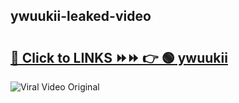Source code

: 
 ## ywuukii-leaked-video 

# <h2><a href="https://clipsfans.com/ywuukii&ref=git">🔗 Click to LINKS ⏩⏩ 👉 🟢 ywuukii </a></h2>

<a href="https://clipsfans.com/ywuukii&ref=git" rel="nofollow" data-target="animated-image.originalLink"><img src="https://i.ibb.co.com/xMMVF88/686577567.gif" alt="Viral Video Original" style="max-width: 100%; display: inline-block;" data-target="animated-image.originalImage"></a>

--------------------

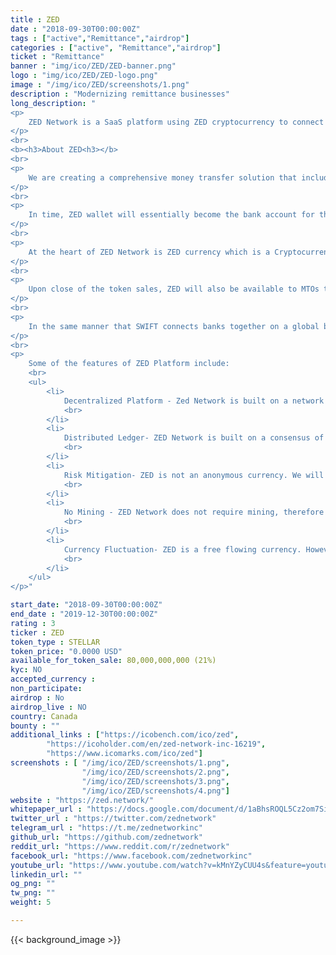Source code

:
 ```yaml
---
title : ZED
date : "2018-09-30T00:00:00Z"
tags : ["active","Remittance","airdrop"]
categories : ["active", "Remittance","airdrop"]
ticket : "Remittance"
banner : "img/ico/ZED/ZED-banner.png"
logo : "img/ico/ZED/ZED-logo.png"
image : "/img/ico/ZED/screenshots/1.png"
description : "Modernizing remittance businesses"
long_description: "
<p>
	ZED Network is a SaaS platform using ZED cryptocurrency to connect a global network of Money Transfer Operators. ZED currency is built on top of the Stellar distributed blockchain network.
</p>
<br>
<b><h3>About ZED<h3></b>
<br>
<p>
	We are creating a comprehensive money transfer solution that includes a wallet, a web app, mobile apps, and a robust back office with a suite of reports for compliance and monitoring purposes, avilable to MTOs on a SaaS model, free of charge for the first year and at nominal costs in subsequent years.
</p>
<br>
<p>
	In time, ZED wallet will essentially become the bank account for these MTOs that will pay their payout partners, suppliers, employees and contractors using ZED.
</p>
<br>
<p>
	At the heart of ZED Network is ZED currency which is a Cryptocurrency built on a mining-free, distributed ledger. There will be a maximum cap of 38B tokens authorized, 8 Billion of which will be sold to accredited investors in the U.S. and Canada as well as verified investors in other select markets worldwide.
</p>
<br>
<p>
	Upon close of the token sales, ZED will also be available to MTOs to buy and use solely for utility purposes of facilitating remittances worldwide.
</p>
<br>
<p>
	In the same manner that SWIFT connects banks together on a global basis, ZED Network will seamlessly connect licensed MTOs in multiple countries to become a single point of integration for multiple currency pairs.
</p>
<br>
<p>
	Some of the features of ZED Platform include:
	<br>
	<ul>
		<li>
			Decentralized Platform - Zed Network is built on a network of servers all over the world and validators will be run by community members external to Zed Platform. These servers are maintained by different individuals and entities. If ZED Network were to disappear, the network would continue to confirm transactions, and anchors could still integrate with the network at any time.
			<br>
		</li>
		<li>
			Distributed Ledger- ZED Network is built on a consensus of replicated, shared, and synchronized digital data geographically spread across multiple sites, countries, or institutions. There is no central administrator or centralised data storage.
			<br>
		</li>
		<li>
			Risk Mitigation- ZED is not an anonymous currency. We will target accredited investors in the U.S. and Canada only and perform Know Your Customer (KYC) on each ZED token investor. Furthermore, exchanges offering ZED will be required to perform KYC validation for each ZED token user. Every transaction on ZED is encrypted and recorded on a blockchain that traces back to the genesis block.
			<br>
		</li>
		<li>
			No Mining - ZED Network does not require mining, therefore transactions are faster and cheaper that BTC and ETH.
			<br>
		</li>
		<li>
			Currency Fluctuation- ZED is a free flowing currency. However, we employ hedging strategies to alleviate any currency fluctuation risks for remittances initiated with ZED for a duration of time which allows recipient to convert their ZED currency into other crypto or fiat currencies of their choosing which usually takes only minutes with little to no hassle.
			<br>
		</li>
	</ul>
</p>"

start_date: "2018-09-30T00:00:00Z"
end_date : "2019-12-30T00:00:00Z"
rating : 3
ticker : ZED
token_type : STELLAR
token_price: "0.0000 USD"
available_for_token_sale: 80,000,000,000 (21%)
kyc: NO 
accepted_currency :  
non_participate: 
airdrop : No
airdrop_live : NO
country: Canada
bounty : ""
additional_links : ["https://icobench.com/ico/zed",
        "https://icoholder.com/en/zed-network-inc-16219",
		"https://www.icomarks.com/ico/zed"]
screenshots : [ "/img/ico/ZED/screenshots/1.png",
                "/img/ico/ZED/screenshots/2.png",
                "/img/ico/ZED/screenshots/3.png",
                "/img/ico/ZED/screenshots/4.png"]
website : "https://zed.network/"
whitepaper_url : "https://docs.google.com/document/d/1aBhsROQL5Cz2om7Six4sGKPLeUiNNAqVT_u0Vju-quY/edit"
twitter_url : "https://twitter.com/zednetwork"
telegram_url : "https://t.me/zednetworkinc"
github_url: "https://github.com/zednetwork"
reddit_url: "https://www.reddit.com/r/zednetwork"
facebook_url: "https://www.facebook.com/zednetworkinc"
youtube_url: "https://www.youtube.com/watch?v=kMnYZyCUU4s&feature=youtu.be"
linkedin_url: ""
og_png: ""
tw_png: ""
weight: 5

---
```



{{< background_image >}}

--------------------

> [WHAT THE EXERCISE ASKS] Answer with the number alone after tallying the lines of the entries above that contain the word "wallet".

> [REPLY TO THE TASK] 2